前言
平时写文章用的是Typroa+PicGo,我贴的所有图片都是保存在oss
上的,当我把带有远程图片地址的markdown
粘贴到csdn的编辑器中时,往往存在一个问题,总有一部分图片会转存失败,但是我的oss
没有设置防盗链。
出现上诉情况,我每次都必须手动去查看哪些图片失效,并且重新上传。(或者在编辑器中重新多次粘贴markdown
)
于是我想,写一个脚本,提前将所有的图片外链上传至CSDN服务器。即便是后续重复上传,因为后端会校验文件的MD5
,所以就会直接返回链接给我了。
本文中的脚本使用Python编写,建议使用JS写个油猴脚本更加实用,如果我有时间可以再写个JS脚本,另一方面是因为JS不是擅长项。
接口分析
接口地址:https://bizapi.csdn.net/blog-console-api/v3/image/transfer
打开审查工具看了看,主要分为两个部分,签名和参数
接口签名
签名在请求头中,如下图所示。
这个接口比较简单,稍稍分析就可以出来了,CSDN在这一块也没有做什么JS混淆、加密之类,还是比较耿直的。
对于这些,参数名,直接Ctrl+Shift+F
全局搜索就找到。
X-Ca-Key
X-Ca-Nonce
随机生成一个UUID
xCaNonce(_xCaNonce) {
var nonce = _xCaNonce || null;
if (nonce == null) {
nonce = createUuid();
}
return nonce;
}
X-Ca-Signature
计算签名
var xCaSignature = function xCaSignature(_ref) {
var meth = _ref.meth,
url = _ref.url,
appSecret = _ref.appSecret,
accept = _ref.accept,
date = _ref.date,
contentType = _ref.contentType,
params = _ref.params,
headers = _ref.headers;
var textToSign = '';
if (!params && url.indexOf('?') !== -1) {
params = getParams(url);
url = url.split('?')[0];
} else if (!params) {
params = {};
}
var md5 = '';
textToSign += meth + '\n';
textToSign += accept + '\n';
textToSign += md5 + '\n';
textToSign += contentType + '\n';
textToSign += date + '\n';
var signatureHeaders = headersToSign(headers);
var sortedHeaderNames = __WEBPACK_IMPORTED_MODULE_2_babel_runtime_core_js_array_from___default()(__WEBPACK_IMPORTED_MODULE_1_babel_runtime_core_js_object_keys___default()(signatureHeaders)).sort();
var _iteratorNormalCompletion2 = true;
var _didIteratorError2 = false;
var _iteratorError2 = undefined;
try {
for (var _iterator2 = __WEBPACK_IMPORTED_MODULE_0_babel_runtime_core_js_get_iterator___default()(sortedHeaderNames), _step2; !(_iteratorNormalCompletion2 = (_step2 = _iterator2.next()).done); _iteratorNormalCompletion2 = true) {
var headerName = _step2.value;
textToSign += headerName + ':' + signatureHeaders[headerName] + '\n';
}
} catch (err) {
_didIteratorError2 = true;
_iteratorError2 = err;
} finally {
try {
if (!_iteratorNormalCompletion2 && _iterator2.return) {
_iterator2.return();
}
} finally {
if (_didIteratorError2) {
throw _iteratorError2;
}
}
}
var reg = /^(?=^.{3,255}$)(http(s)?:\/\/)?(www\.)?[a-zA-Z0-9][-a-zA-Z0-9]{0,62}(\.csdn\.net)/;
var path = url.replace(reg, '');
textToSign = textToSign + urlToSign(path, params);
var hash = __WEBPACK_IMPORTED_MODULE_3_crypto_js___default.a.HmacSHA256(textToSign, appSecret);
var signature = hash.toString(__WEBPACK_IMPORTED_MODULE_3_crypto_js___default.a.enc.Base64);
return signature;
};
上方代码看上去比较多,稍稍分析后,就可以理清其中的逻辑了,得出这个方法的大致流程如下:
-
将
header
中的关键信息拼接为字符串textToSign
-
textToSign
与appSecret
做HmacSHA256
签名算法 -
将签名转为
base64
编码
既然是已知的签名算法,那就可以用Python中的标准库快速实现。

[已存储的数据集条目]

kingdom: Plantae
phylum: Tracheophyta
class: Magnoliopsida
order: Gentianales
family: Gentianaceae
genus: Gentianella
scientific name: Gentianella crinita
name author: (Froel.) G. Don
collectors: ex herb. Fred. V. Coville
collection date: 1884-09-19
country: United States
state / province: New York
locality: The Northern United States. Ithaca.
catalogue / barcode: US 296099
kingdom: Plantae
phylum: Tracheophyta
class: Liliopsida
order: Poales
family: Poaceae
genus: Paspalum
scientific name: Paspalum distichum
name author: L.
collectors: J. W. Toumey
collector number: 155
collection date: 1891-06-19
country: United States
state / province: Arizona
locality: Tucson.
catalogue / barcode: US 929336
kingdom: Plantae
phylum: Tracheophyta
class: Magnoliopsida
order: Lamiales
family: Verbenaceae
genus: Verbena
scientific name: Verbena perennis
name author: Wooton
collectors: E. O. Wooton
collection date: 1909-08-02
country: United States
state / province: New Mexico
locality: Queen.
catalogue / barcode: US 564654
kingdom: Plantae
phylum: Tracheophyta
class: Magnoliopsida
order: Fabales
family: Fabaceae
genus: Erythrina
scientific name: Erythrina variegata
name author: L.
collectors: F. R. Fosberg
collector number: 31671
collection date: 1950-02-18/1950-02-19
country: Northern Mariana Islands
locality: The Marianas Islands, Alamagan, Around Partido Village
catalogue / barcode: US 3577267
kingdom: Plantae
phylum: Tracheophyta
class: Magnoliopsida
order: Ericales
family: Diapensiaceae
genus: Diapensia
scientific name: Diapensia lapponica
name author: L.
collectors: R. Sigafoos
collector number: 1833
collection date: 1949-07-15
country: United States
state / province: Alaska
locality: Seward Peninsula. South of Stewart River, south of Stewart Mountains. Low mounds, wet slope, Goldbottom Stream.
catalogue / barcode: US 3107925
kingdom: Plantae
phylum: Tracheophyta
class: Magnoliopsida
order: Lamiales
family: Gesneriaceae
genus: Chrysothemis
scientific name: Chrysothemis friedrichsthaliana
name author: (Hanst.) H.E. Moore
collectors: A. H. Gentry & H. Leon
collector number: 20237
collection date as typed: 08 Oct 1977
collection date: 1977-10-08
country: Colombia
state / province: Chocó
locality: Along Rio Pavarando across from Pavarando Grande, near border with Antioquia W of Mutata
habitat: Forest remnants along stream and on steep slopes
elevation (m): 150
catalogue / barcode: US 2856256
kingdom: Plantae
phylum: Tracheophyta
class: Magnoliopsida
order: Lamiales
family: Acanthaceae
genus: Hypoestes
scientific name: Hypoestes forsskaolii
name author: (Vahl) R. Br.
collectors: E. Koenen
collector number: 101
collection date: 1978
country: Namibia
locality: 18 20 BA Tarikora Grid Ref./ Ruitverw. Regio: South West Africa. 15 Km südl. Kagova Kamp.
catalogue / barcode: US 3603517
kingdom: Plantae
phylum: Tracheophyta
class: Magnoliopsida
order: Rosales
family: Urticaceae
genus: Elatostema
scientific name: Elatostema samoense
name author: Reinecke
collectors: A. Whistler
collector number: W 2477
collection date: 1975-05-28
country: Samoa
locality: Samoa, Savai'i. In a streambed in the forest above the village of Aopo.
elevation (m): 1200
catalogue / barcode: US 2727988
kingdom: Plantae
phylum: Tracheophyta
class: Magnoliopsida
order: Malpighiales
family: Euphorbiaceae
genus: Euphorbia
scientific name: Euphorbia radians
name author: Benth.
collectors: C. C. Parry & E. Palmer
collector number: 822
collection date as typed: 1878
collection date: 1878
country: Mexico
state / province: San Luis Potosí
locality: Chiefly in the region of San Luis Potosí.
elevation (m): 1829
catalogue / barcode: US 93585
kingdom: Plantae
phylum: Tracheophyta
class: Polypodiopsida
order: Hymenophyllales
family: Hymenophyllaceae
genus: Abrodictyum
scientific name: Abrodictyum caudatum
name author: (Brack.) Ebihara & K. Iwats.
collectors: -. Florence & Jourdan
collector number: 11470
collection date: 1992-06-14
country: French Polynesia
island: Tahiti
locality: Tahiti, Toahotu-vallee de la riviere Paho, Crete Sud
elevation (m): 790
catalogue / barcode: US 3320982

练习要求
把练习文本中从“于是我想,写一个脚本,提前将”起、一直到“什么JS混淆、加密之类,还是比较耿直的。”为止的这一段照抄下来。 这些条目与本练习无关。

任务答案
于是我想,写一个脚本,提前将所有的图片外链上传至CSDN服务器。即便是后续重复上传,因为后端会校验文件的MD5
,所以就会直接返回链接给我了。
本文中的脚本使用Python编写,建议使用JS写个油猴脚本更加实用,如果我有时间可以再写个JS脚本,另一方面是因为JS不是擅长项。
接口分析
接口地址:https://bizapi.csdn.net/blog-console-api/v3/image/transfer
打开审查工具看了看,主要分为两个部分,签名和参数
接口签名
签名在请求头中,如下图所示。
这个接口比较简单,稍稍分析就可以出来了,CSDN在这一块也没有做什么JS混淆、加密之类,还是比较耿直的。